FXStreet (Guatemala) - David Woo, head of Global Rates and Currencies Research at Bank of America Merrill Lynch said growth matters more than tapering.

Key Quotes:

"Investors fear slower US growth more than Fed tapering. We worry that extreme weather may continue to weigh on growth sentiment in the near term. Markets have a tendency to over-react to either abnormally warm (US: Q1 2012) or cold weather (Europe: Q1-2013) at this time of the year".

"Extreme weather likely continue to sap growth optimism. According to our calculation, this January was the coldest in the US since 1988. February is set to also be colder than usual. Consumer spending appears more sensitive to the weather in Q1 than Q4. The correlation between Q1 US GDP growth and average Q1 temperature was 48% over the past decade".

"Positioning unwind gone a long way but not over.

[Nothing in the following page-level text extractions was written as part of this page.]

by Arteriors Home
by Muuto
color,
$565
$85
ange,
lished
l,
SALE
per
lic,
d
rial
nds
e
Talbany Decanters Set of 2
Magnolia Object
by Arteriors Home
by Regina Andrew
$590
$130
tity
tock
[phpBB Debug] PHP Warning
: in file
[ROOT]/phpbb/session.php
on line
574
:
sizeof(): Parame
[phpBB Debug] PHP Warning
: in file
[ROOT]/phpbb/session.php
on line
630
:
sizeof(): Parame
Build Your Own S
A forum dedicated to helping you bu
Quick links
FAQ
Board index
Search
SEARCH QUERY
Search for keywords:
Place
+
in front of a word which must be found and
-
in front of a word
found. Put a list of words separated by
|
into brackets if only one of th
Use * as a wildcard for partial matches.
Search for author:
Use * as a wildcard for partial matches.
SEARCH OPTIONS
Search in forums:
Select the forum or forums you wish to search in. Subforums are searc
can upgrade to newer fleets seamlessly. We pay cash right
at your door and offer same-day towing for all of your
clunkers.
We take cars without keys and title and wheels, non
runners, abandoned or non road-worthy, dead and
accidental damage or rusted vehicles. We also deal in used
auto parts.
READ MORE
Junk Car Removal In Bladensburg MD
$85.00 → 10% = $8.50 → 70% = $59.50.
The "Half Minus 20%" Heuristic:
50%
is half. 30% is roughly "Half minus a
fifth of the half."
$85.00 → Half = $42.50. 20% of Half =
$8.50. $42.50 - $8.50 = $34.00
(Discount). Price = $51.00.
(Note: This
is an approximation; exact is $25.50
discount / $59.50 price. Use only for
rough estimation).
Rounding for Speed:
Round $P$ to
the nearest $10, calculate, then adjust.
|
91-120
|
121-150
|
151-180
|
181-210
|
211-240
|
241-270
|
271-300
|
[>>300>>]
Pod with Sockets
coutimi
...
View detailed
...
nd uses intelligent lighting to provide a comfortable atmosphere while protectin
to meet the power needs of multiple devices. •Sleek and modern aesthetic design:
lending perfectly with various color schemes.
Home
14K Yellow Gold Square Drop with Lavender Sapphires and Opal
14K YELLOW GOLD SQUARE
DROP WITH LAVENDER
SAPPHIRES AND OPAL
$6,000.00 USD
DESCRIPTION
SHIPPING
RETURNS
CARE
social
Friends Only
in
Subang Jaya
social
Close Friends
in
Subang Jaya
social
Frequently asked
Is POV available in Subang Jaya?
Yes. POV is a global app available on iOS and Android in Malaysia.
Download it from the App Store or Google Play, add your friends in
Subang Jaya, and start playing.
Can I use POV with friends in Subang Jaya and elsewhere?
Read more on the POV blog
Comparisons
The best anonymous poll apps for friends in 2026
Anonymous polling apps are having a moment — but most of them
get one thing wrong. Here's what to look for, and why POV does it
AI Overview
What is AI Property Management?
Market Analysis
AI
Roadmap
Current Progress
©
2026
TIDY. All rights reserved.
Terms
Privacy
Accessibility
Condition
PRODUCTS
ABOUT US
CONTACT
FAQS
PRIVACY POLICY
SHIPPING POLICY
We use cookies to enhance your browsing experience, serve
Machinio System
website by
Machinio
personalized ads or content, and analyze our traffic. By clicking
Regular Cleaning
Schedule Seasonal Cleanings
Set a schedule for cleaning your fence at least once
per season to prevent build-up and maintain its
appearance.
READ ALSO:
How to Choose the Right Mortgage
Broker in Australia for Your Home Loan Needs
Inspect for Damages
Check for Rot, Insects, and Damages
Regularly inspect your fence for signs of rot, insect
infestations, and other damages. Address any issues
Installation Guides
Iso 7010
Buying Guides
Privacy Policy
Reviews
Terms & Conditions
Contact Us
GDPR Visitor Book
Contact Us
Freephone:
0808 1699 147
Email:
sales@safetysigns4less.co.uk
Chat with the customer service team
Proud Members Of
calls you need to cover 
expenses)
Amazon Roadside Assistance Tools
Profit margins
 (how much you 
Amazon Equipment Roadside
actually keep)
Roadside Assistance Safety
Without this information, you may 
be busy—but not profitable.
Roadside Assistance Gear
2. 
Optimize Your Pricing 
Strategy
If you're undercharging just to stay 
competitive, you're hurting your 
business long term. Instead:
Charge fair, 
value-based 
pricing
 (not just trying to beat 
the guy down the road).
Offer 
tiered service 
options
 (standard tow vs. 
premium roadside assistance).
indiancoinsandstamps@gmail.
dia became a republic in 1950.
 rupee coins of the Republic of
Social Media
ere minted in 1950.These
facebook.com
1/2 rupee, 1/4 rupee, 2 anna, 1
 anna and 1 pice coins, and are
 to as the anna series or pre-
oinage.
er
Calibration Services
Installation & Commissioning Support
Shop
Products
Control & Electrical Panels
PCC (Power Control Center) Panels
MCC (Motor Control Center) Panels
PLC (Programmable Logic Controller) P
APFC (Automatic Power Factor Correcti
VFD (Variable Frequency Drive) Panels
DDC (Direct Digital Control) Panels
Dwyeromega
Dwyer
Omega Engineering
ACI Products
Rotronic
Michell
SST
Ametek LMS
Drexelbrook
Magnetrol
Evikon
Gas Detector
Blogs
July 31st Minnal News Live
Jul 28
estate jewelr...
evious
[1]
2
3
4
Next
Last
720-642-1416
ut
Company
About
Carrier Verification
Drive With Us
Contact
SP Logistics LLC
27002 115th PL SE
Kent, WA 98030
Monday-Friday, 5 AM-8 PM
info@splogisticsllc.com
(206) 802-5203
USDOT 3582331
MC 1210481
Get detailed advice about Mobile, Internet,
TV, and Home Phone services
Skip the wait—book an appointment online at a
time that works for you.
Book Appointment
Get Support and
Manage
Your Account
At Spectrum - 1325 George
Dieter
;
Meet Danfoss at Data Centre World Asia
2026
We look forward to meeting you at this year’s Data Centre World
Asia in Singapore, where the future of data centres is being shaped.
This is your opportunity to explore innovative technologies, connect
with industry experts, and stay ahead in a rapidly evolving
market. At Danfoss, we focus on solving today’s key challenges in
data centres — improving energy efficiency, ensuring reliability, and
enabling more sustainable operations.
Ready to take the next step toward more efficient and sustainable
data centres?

We remain bullish on US growth this year and stand behind our end-2014 forecast for 10y Treasury yields and USD/JPY at 3.75% and 108. In the short term, we are wary that the unwinding of short US rates and short JPY positions may not be over".

"Benefit from weather volatility via calendar spreads. To profit from weather induced uncertainty, we recommend calendar spreads in US rates or USD/JPY: sell a 6w USD/JPY 105 one-touch option to finance buying a 12w 105 one-touch option; sell 6w payer on 10y, 2.9% strike and buy 12w payer on 10y, 3.1% strike. The biggest risk to these trades is a stronger-than-expected January NFP - the NFP survey week was unusually warm even though the entire month was very cold".